*** Data Section Begins ***

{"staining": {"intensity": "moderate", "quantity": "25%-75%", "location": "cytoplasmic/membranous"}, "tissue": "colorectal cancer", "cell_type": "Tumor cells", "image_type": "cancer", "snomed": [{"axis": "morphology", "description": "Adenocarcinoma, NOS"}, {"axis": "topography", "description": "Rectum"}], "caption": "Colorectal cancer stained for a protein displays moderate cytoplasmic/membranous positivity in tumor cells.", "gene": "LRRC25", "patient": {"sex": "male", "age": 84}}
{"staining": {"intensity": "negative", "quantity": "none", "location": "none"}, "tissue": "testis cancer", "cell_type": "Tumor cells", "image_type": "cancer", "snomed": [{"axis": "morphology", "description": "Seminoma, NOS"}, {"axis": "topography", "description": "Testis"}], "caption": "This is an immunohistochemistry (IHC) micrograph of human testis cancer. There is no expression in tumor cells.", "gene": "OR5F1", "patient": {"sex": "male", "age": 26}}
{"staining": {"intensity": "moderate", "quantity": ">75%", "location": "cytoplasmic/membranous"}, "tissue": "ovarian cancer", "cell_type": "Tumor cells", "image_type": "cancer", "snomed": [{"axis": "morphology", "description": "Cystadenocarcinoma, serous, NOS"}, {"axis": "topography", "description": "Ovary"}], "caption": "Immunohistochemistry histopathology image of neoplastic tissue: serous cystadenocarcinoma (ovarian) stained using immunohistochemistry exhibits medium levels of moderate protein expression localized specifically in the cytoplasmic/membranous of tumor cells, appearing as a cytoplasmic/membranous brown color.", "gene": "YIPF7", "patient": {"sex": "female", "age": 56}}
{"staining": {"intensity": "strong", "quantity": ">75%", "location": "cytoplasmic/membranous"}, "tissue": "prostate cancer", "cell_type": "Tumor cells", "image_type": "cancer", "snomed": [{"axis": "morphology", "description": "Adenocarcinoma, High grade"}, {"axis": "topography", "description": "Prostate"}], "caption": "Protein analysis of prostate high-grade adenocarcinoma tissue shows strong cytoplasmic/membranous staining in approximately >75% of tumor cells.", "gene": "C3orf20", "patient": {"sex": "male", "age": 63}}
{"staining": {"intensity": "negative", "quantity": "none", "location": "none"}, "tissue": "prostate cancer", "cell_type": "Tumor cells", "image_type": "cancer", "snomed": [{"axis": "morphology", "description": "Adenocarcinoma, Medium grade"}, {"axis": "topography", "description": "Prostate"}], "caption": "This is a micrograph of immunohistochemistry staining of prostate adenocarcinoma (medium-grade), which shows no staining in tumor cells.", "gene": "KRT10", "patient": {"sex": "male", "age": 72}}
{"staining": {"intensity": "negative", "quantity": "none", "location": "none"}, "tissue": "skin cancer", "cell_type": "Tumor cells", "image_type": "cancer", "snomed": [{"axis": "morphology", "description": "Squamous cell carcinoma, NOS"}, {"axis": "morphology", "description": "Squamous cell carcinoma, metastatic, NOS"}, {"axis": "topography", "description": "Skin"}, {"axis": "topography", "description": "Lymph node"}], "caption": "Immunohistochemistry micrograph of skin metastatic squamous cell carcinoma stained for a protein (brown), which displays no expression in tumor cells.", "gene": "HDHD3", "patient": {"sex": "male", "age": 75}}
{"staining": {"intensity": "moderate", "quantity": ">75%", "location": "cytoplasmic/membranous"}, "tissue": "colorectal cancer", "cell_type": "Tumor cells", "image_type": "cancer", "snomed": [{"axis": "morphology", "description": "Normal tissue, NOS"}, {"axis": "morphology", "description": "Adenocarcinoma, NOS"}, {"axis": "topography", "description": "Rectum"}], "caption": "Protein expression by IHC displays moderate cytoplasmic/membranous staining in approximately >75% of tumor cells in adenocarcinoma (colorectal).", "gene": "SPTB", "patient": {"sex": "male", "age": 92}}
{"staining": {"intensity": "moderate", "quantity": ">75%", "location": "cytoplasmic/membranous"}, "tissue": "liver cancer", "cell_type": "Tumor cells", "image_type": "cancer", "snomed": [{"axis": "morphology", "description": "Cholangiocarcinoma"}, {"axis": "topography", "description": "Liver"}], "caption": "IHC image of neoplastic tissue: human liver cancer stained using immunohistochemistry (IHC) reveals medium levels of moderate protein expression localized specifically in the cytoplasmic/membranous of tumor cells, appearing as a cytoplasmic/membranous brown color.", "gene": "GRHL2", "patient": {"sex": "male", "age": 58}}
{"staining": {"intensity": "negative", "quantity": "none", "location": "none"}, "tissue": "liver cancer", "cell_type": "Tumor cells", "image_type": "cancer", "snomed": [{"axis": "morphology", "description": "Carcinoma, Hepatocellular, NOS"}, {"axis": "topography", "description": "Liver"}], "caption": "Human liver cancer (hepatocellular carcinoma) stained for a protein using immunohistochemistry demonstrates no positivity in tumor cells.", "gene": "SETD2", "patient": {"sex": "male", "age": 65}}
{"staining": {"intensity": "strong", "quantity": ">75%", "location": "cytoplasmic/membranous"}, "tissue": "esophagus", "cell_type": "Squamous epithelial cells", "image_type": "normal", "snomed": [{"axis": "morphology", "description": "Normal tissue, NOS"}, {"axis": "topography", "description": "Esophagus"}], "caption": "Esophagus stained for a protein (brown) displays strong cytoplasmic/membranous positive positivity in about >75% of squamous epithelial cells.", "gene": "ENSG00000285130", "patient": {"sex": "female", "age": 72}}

*** Data Section Ends ***

• **Your instructions**
Without changing anything, repeat the whole listing.

• **Your response**
{"staining": {"intensity": "moderate", "quantity": "25%-75%", "location": "cytoplasmic/membranous"}, "tissue": "colorectal cancer", "cell_type": "Tumor cells", "image_type": "cancer", "snomed": [{"axis": "morphology", "description": "Adenocarcinoma, NOS"}, {"axis": "topography", "description": "Rectum"}], "caption": "Colorectal cancer stained for a protein displays moderate cytoplasmic/membranous positivity in tumor cells.", "gene": "LRRC25", "patient": {"sex": "male", "age": 84}}
{"staining": {"intensity": "negative", "quantity": "none", "location": "none"}, "tissue": "testis cancer", "cell_type": "Tumor cells", "image_type": "cancer", "snomed": [{"axis": "morphology", "description": "Seminoma, NOS"}, {"axis": "topography", "description": "Testis"}], "caption": "This is an immunohistochemistry (IHC) micrograph of human testis cancer. There is no expression in tumor cells.", "gene": "OR5F1", "patient": {"sex": "male", "age": 26}}
{"staining": {"intensity": "moderate", "quantity": ">75%", "location": "cytoplasmic/membranous"}, "tissue": "ovarian cancer", "cell_type": "Tumor cells", "image_type": "cancer", "snomed": [{"axis": "morphology", "description": "Cystadenocarcinoma, serous, NOS"}, {"axis": "topography", "description": "Ovary"}], "caption": "Immunohistochemistry histopathology image of neoplastic tissue: serous cystadenocarcinoma (ovarian) stained using immunohistochemistry exhibits medium levels of moderate protein expression localized specifically in the cytoplasmic/membranous of tumor cells, appearing as a cytoplasmic/membranous brown color.", "gene": "YIPF7", "patient": {"sex": "female", "age": 56}}
{"staining": {"intensity": "strong", "quantity": ">75%", "location": "cytoplasmic/membranous"}, "tissue": "prostate cancer", "cell_type": "Tumor cells", "image_type": "cancer", "snomed": [{"axis": "morphology", "description": "Adenocarcinoma, High grade"}, {"axis": "topography", "description": "Prostate"}], "caption": "Protein analysis of prostate high-grade adenocarcinoma tissue shows strong cytoplasmic/membranous staining in approximately >75% of tumor cells.", "gene": "C3orf20", "patient": {"sex": "male", "age": 63}}
{"staining": {"intensity": "negative", "quantity": "none", "location": "none"}, "tissue": "prostate cancer", "cell_type": "Tumor cells", "image_type": "cancer", "snomed": [{"axis": "morphology", "description": "Adenocarcinoma, Medium grade"}, {"axis": "topography", "description": "Prostate"}], "caption": "This is a micrograph of immunohistochemistry staining of prostate adenocarcinoma (medium-grade), which shows no staining in tumor cells.", "gene": "KRT10", "patient": {"sex": "male", "age": 72}}
{"staining": {"intensity": "negative", "quantity": "none", "location": "none"}, "tissue": "skin cancer", "cell_type": "Tumor cells", "image_type": "cancer", "snomed": [{"axis": "morphology", "description": "Squamous cell carcinoma, NOS"}, {"axis": "morphology", "description": "Squamous cell carcinoma, metastatic, NOS"}, {"axis": "topography", "description": "Skin"}, {"axis": "topography", "description": "Lymph node"}], "caption": "Immunohistochemistry micrograph of skin metastatic squamous cell carcinoma stained for a protein (brown), which displays no expression in tumor cells.", "gene": "HDHD3", "patient": {"sex": "male", "age": 75}}
{"staining": {"intensity": "moderate", "quantity": ">75%", "location": "cytoplasmic/membranous"}, "tissue": "colorectal cancer", "cell_type": "Tumor cells", "image_type": "cancer", "snomed": [{"axis": "morphology", "description": "Normal tissue, NOS"}, {"axis": "morphology", "description": "Adenocarcinoma, NOS"}, {"axis": "topography", "description": "Rectum"}], "caption": "Protein expression by IHC displays moderate cytoplasmic/membranous staining in approximately >75% of tumor cells in adenocarcinoma (colorectal).", "gene": "SPTB", "patient": {"sex": "male", "age": 92}}
{"staining": {"intensity": "moderate", "quantity": ">75%", "location": "cytoplasmic/membranous"}, "tissue": "liver cancer", "cell_type": "Tumor cells", "image_type": "cancer", "snomed": [{"axis": "morphology", "description": "Cholangiocarcinoma"}, {"axis": "topography", "description": "Liver"}], "caption": "IHC image of neoplastic tissue: human liver cancer stained using immunohistochemistry (IHC) reveals medium levels of moderate protein expression localized specifically in the cytoplasmic/membranous of tumor cells, appearing as a cytoplasmic/membranous brown color.", "gene": "GRHL2", "patient": {"sex": "male", "age": 58}}
{"staining": {"intensity": "negative", "quantity": "none", "location": "none"}, "tissue": "liver cancer", "cell_type": "Tumor cells", "image_type": "cancer", "snomed": [{"axis": "morphology", "description": "Carcinoma, Hepatocellular, NOS"}, {"axis": "topography", "description": "Liver"}], "caption": "Human liver cancer (hepatocellular carcinoma) stained for a protein using immunohistochemistry demonstrates no positivity in tumor cells.", "gene": "SETD2", "patient": {"sex": "male", "age": 65}}
{"staining": {"intensity": "strong", "quantity": ">75%", "location": "cytoplasmic/membranous"}, "tissue": "esophagus", "cell_type": "Squamous epithelial cells", "image_type": "normal", "snomed": [{"axis": "morphology", "description": "Normal tissue, NOS"}, {"axis": "topography", "description": "Esophagus"}], "caption": "Esophagus stained for a protein (brown) displays strong cytoplasmic/membranous positive positivity in about >75% of squamous epithelial cells.", "gene": "ENSG00000285130", "patient": {"sex": "female", "age": 72}}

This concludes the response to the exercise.